Debbie Nikou is a nurse at the Indian Health Service hospital and has rehabilitated and rescued animals for decades, including horses. Debbie administers a small grant account at Grasswinds. One person she was not able to help was a tourist who wanted to send a found dog home via UPS! But she has connections to Calgary and three states. She told the story of a little fluffy pup that she saw hit by a car. When she cme back and found it, the street people by Ick’s said it wasn’t really hurt, it was just “depressed.” But it was passing blood in its urine and had other bad symptoms, so Debbie took it home. Now it’s a fine boisterous Blue Heeler, exceptionally beautiful. Denise Sollars has a whole menagerie: dogs, cats, rabbits, turtles and so on. Sandra Watts, the tribal attorney, has eight dogs.

One sixth grade boy has a specialty: he takes in female dogs that are pregnant, births the pups, raises them, and then adopts them out. When he comes to the meetings, he gets very impatient with adult protocol. “Let’s get to work and get things done!” he urges.

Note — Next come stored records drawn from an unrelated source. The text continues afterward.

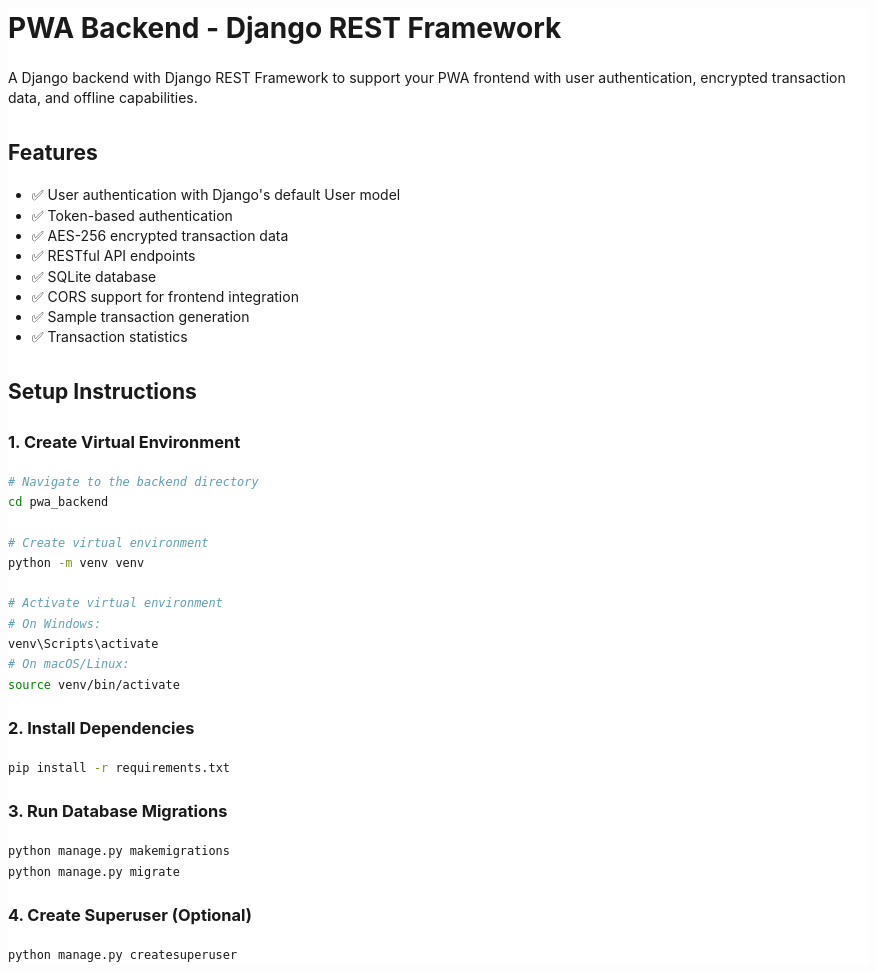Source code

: # PWA Backend - Django REST Framework

A Django backend with Django REST Framework to support your PWA frontend with user authentication, encrypted transaction data, and offline capabilities.

## Features

- ✅ User authentication with Django's default User model
- ✅ Token-based authentication
- ✅ AES-256 encrypted transaction data
- ✅ RESTful API endpoints
- ✅ SQLite database
- ✅ CORS support for frontend integration
- ✅ Sample transaction generation
- ✅ Transaction statistics

## Setup Instructions

### 1. Create Virtual Environment

```bash
# Navigate to the backend directory
cd pwa_backend

# Create virtual environment
python -m venv venv

# Activate virtual environment
# On Windows:
venv\Scripts\activate
# On macOS/Linux:
source venv/bin/activate
```

### 2. Install Dependencies

```bash
pip install -r requirements.txt
```

### 3. Run Database Migrations

```bash
python manage.py makemigrations
python manage.py migrate
```

### 4. Create Superuser (Optional)

```bash
python manage.py createsuperuser
```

Tomorrow I’ll post the rest of the content. The important governing concept of this whole seminar is “RENEGOTIATION OF THE BLACKFEET REALITY.” They are strongly challenging the idea of “culture,” which is so obsessed with accuracy which tries to freeze everything at one point in time when, in fact, the shared lives of people on the land is always dynamic and changes as it goes. They are also questioning the value of being old, being an “elder”, as qualification for saying what should happen. As Darrell says, “A person who is mean and selfish at the age of 20 or 40 or 60 is not very likely to be different when he or she gets to 80. So why pay attention to them just because they are old?”

1 comment:

Anonymous said...

Well, somebody who has thought the same thing that I thought! If a person is a jerk when they are young, why do we have to respect them when they are an old jerk?